EXTRACTED MATERIAL START

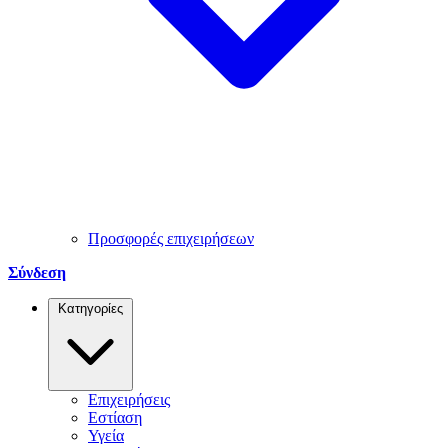
Προσφορές επιχειρήσεων
Σύνδεση
Κατηγορίες
Επιχειρήσεις
Εστίαση
Υγεία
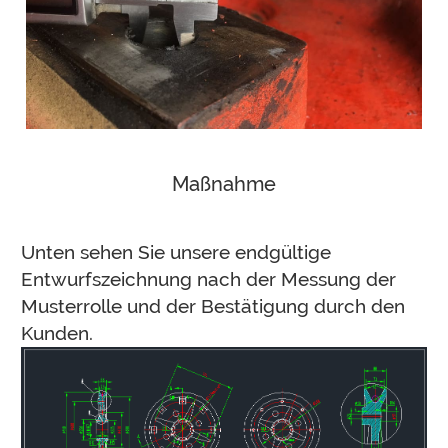
Maßnahme
Unten sehen Sie unsere endgültige
Entwurfszeichnung nach der Messung der
Musterrolle und der Bestätigung durch den
Kunden.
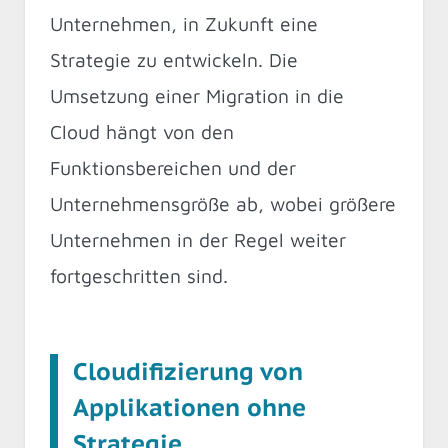
Unternehmen, in Zukunft eine
Strategie zu entwickeln. Die
Umsetzung einer Migration in die
Cloud hängt von den
Funktionsbereichen und der
Unternehmensgröße ab, wobei größere
Unternehmen in der Regel weiter
fortgeschritten sind.
Cloudifizierung von
Applikationen ohne
Strategie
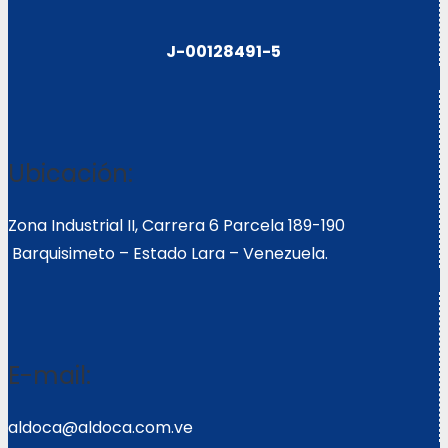
J-00128491-5
Ubicación:
Zona Industrial II, Carrera 6 Parcela 189-190
Barquisimeto – Estado Lara – Venezuela.
E-mail:
aldoca@aldoca.com.ve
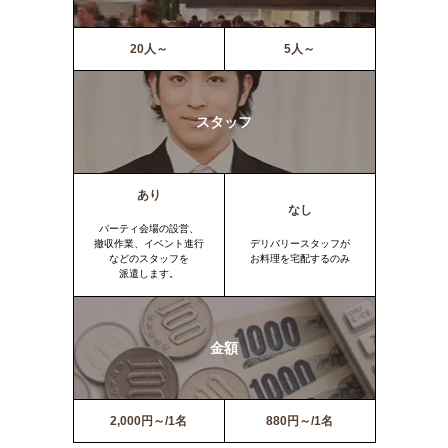
20人～
5人～
スタッフ
あり
なし
パーティ会場の設営、
撤収作業、イベント進行
デリバリースタッフが
などのスタッフを
お料理を宅配するのみ
派遣します。
金額
2,000円～/1名
880円～/1名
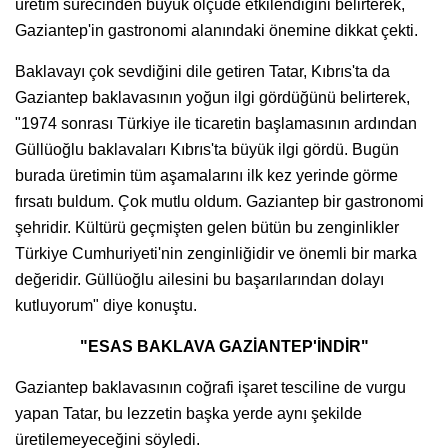
üretim sürecinden büyük ölçüde etkilendiğini belirterek,
Gaziantep'in gastronomi alanındaki önemine dikkat çekti.
Baklavayı çok sevdiğini dile getiren Tatar, Kıbrıs'ta da
Gaziantep baklavasının yoğun ilgi gördüğünü belirterek,
"1974 sonrası Türkiye ile ticaretin başlamasının ardından
Güllüoğlu baklavaları Kıbrıs'ta büyük ilgi gördü. Bugün
burada üretimin tüm aşamalarını ilk kez yerinde görme
fırsatı buldum. Çok mutlu oldum. Gaziantep bir gastronomi
şehridir. Kültürü geçmişten gelen bütün bu zenginlikler
Türkiye Cumhuriyeti'nin zenginliğidir ve önemli bir marka
değeridir. Güllüoğlu ailesini bu başarılarından dolayı
kutluyorum" diye konuştu.
"ESAS BAKLAVA GAZİANTEP'İNDİR"
Gaziantep baklavasının coğrafi işaret tesciline de vurgu
yapan Tatar, bu lezzetin başka yerde aynı şekilde
üretilemeyeceğini söyledi.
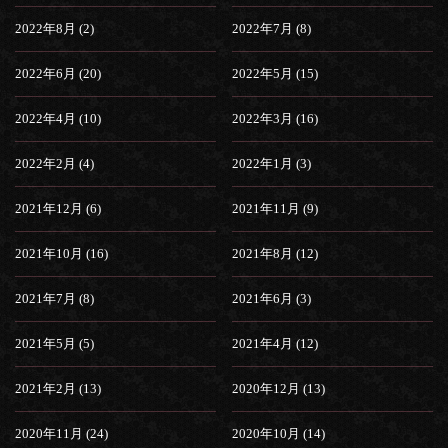
2022年8月 (2)
2022年7月 (8)
2022年6月 (20)
2022年5月 (15)
2022年4月 (10)
2022年3月 (16)
2022年2月 (4)
2022年1月 (3)
2021年12月 (6)
2021年11月 (9)
2021年10月 (16)
2021年8月 (12)
2021年7月 (8)
2021年6月 (3)
2021年5月 (5)
2021年4月 (12)
2021年2月 (13)
2020年12月 (13)
2020年11月 (24)
2020年10月 (14)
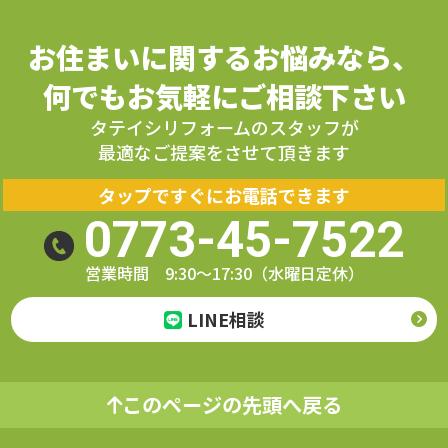
お住まいに関するお悩みなら、
何でもお気軽にご相談下さい
タテイシリフォームのスタッフが
最適なご提案をさせて頂きます
タップですぐにお電話できます
0773-45-7522
営業時間 9:30～17:30（水曜日定休）
LINE相談
このページの先頭へ戻る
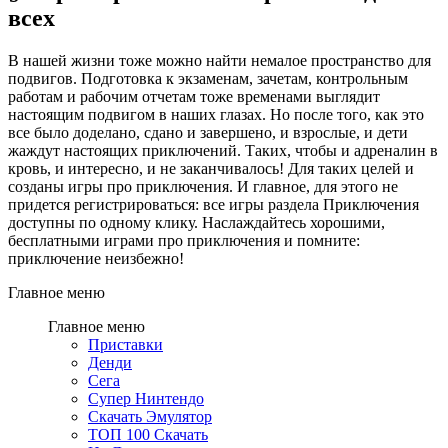
всех
В нашей жизни тоже можно найти немалое пространство для
подвигов. Подготовка к экзаменам, зачетам, контрольным
работам и рабочим отчетам тоже временами выглядит
настоящим подвигом в наших глазах. Но после того, как это
все было доделано, сдано и завершено, и взрослые, и дети
жаждут настоящих приключений. Таких, чтобы и адреналин в
кровь, и интересно, и не заканчивалось! Для таких целей и
созданы игры про приключения. И главное, для этого не
придется регистрироваться: все игры раздела Приключения
доступны по одному клику. Наслаждайтесь хорошими,
бесплатными играми про приключения и помните:
приключение неизбежно!
Главное меню
Главное меню
Приставки
Денди
Сега
Супер Нинтендо
Скачать Эмулятор
ТОП 100 Скачать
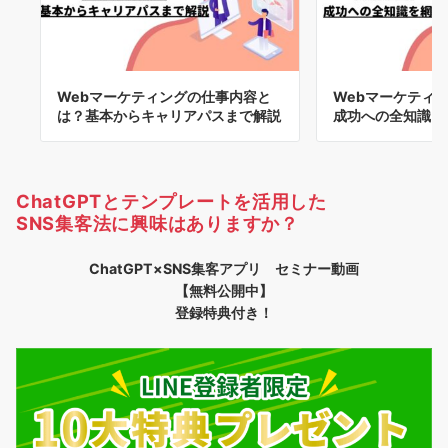
Webマーケティングの仕事内容と
Webマーケティ
は？基本からキャリアパスまで解説
成功への全知識を
ChatGPTとテンプレートを活用した
SNS集客法に興味はありますか？
ChatGPT×SNS集客アプリ セミナー動画
【無料公開中】
登録特典付き！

EXTRACTED MATERIAL END

YOUR TASK: Could you repeat the listing above exactly, omitting its pictures?

COMPLETED EXERCISE:
Προσφορές επιχειρήσεων
Σύνδεση
Κατηγορίες
Επιχειρήσεις
Εστίαση
Υγεία
Maßnahme
Unten sehen Sie unsere endgültige
Entwurfszeichnung nach der Messung der
Musterrolle und der Bestätigung durch den
Kunden.
Unternehmen, in Zukunft eine
Strategie zu entwickeln. Die
Umsetzung einer Migration in die
Cloud hängt von den
Funktionsbereichen und der
Unternehmensgröße ab, wobei größere
Unternehmen in der Regel weiter
fortgeschritten sind.
Cloudifizierung von
Applikationen ohne
Strategie
J-00128491-5
Ubicación:
Zona Industrial II, Carrera 6 Parcela 189-190
Barquisimeto – Estado Lara – Venezuela.
E-mail:
aldoca@aldoca.com.ve
20人～
5人～
スタッフ
あり
なし
パーティ会場の設営、
撤収作業、イベント進行
デリバリースタッフが
などのスタッフを
お料理を宅配するのみ
派遣します。
金額
2,000円～/1名
880円～/1名
üretim sürecinden büyük ölçüde etkilendiğini belirterek,
Gaziantep'in gastronomi alanındaki önemine dikkat çekti.
Baklavayı çok sevdiğini dile getiren Tatar, Kıbrıs'ta da
Gaziantep baklavasının yoğun ilgi gördüğünü belirterek,
"1974 sonrası Türkiye ile ticaretin başlamasının ardından
Güllüoğlu baklavaları Kıbrıs'ta büyük ilgi gördü. Bugün
burada üretimin tüm aşamalarını ilk kez yerinde görme
fırsatı buldum. Çok mutlu oldum. Gaziantep bir gastronomi
şehridir. Kültürü geçmişten gelen bütün bu zenginlikler
Türkiye Cumhuriyeti'nin zenginliğidir ve önemli bir marka
değeridir. Güllüoğlu ailesini bu başarılarından dolayı
kutluyorum" diye konuştu.
"ESAS BAKLAVA GAZİANTEP'İNDİR"
Gaziantep baklavasının coğrafi işaret tesciline de vurgu
yapan Tatar, bu lezzetin başka yerde aynı şekilde
üretilemeyeceğini söyledi.
2022年8月 (2)
2022年7月 (8)
2022年6月 (20)
2022年5月 (15)
2022年4月 (10)
2022年3月 (16)
2022年2月 (4)
2022年1月 (3)
2021年12月 (6)
2021年11月 (9)
2021年10月 (16)
2021年8月 (12)
2021年7月 (8)
2021年6月 (3)
2021年5月 (5)
2021年4月 (12)
2021年2月 (13)
2020年12月 (13)
2020年11月 (24)
2020年10月 (14)
お住まいに関するお悩みなら、
何でもお気軽にご相談下さい
タテイシリフォームのスタッフが
最適なご提案をさせて頂きます
タップですぐにお電話できます
0773-45-7522
営業時間 9:30～17:30（水曜日定休）
LINE相談
このページの先頭へ戻る
всех
В нашей жизни тоже можно найти немалое пространство для
подвигов. Подготовка к экзаменам, зачетам, контрольным
работам и рабочим отчетам тоже временами выглядит
настоящим подвигом в наших глазах. Но после того, как это
все было доделано, сдано и завершено, и взрослые, и дети
жаждут настоящих приключений. Таких, чтобы и адреналин в
кровь, и интересно, и не заканчивалось! Для таких целей и
созданы игры про приключения. И главное, для этого не
придется регистрироваться: все игры раздела Приключения
доступны по одному клику. Наслаждайтесь хорошими,
бесплатными играми про приключения и помните:
приключение неизбежно!
Главное меню
Главное меню
Приставки
Денди
Сега
Супер Нинтендо
Скачать Эмулятор
ТОП 100 Скачать
Webマーケティングの仕事内容と
Webマーケティ
は？基本からキャリアパスまで解説
成功への全知識を
ChatGPTとテンプレートを活用した
SNS集客法に興味はありますか？
ChatGPT×SNS集客アプリ セミナー動画
【無料公開中】
登録特典付き！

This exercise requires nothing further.